La création de la Société nationale de garantie et de financement de l’entreprise, le desserrement monétaire, le report des échéances sociales et fiscales, la faible conditionnalité à l’emploi, sont censés favoriser la sortie de la crise.

Si ces dispositifs ont un rôle à jouer, la vigueur de la reprise reste suspendue au niveau de la demande anticipée par les entreprises. La détérioration du pouvoir d’achat des ménages par suite des pertes de revenu et d’activité et de mise au chômage, les carences en matière de protection sociale, l’exacerbation des inégalités, la contraction de la demande externe, l’insuffisance des actions budgétaires délibérées sont autant d’écueils à des réactions appropriées des entreprises.

Qui plus est, la priorité accordée à la compétitivité-coût et à l’accentuation de la flexibilité du marché du travail, que le FMI déconseille fortement d’ailleurs en période de récession, présente l’inconvénient de maintenir le sous-investissement dans l’innovation, de favoriser les licenciements et d’éroder la qualité du "capital humain" sous l’effet des difficultés de réemploi.
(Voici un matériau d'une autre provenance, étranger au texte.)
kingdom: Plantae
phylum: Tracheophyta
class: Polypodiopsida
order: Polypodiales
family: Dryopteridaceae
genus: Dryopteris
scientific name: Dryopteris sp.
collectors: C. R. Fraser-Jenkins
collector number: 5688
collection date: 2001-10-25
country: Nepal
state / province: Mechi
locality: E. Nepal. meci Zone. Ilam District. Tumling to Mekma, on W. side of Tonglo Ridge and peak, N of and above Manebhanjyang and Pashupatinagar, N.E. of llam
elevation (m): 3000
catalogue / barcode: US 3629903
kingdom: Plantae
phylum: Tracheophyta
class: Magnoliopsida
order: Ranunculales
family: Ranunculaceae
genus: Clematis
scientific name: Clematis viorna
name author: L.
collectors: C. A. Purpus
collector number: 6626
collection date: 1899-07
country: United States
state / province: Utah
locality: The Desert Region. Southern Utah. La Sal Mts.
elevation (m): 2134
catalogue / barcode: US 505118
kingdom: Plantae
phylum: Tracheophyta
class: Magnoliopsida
Comme telle, elle hypothèque le potentiel de croissance à long terme.   

En somme, la crise a indéniablement la vertu de pousser au questionnement du bien-fondé du profil des politiques économiques.

Le débat sur "le nouveau modèle du développement" gagnerait à investir, à l’aide des savoirs disponibles, ce domaine qui reste largement lacunaire. En privilégiant le morcellement thématique, il tend à diluer les questions constitutives du développement dans des sous-champs fragmentés. A cet égard, il importe, comme le suggère Paul Valet, de voir "comment échapper aux bruyantes certitudes".